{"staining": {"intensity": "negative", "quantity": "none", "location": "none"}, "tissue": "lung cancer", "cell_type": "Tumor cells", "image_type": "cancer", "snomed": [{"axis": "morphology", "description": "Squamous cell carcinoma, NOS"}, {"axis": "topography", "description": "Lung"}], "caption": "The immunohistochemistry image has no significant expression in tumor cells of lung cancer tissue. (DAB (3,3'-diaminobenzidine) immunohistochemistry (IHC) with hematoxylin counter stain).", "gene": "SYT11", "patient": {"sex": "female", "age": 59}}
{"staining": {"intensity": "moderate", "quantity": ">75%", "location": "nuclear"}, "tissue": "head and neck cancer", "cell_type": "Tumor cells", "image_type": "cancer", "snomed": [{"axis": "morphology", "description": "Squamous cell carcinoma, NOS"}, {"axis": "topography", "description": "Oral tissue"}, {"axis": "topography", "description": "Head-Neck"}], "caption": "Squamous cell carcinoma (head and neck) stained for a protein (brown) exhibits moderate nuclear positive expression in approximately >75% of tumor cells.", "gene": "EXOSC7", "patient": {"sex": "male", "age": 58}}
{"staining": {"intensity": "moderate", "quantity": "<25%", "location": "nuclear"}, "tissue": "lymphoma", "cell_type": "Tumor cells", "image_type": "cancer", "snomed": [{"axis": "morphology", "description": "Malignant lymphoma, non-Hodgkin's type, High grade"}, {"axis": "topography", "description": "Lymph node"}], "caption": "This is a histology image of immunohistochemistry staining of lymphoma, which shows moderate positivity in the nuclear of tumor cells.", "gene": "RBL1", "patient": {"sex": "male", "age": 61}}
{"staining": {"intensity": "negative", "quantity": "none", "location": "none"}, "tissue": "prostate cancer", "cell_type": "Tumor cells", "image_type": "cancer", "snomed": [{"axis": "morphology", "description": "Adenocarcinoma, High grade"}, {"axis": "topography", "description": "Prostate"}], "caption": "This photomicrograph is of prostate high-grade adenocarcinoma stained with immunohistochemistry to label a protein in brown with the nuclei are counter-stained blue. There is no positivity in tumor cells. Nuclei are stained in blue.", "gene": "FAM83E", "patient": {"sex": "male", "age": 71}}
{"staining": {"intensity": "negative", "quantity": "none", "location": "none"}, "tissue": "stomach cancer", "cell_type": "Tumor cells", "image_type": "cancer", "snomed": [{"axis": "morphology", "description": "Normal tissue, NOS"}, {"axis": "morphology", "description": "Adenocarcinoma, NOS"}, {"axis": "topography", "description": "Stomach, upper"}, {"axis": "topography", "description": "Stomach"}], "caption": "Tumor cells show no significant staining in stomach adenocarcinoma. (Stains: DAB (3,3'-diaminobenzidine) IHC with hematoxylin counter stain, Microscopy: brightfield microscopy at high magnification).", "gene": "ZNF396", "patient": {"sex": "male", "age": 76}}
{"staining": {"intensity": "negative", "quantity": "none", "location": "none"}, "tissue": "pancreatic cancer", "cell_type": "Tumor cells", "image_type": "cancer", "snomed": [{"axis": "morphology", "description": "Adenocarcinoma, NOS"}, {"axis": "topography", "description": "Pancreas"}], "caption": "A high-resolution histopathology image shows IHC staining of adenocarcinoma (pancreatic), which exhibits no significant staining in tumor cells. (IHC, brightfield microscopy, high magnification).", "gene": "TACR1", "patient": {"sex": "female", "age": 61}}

## Exercise brief
Once the line with "non-Hodgkin's type, High" is found in the records above, print exactly that line and every line after it through the line with "photomicrograph is of".

## Solution
{"staining": {"intensity": "moderate", "quantity": "<25%", "location": "nuclear"}, "tissue": "lymphoma", "cell_type": "Tumor cells", "image_type": "cancer", "snomed": [{"axis": "morphology", "description": "Malignant lymphoma, non-Hodgkin's type, High grade"}, {"axis": "topography", "description": "Lymph node"}], "caption": "This is a histology image of immunohistochemistry staining of lymphoma, which shows moderate positivity in the nuclear of tumor cells.", "gene": "RBL1", "patient": {"sex": "male", "age": 61}}
{"staining": {"intensity": "negative", "quantity": "none", "location": "none"}, "tissue": "prostate cancer", "cell_type": "Tumor cells", "image_type": "cancer", "snomed": [{"axis": "morphology", "description": "Adenocarcinoma, High grade"}, {"axis": "topography", "description": "Prostate"}], "caption": "This photomicrograph is of prostate high-grade adenocarcinoma stained with immunohistochemistry to label a protein in brown with the nuclei are counter-stained blue. There is no positivity in tumor cells. Nuclei are stained in blue.", "gene": "FAM83E", "patient": {"sex": "male", "age": 71}}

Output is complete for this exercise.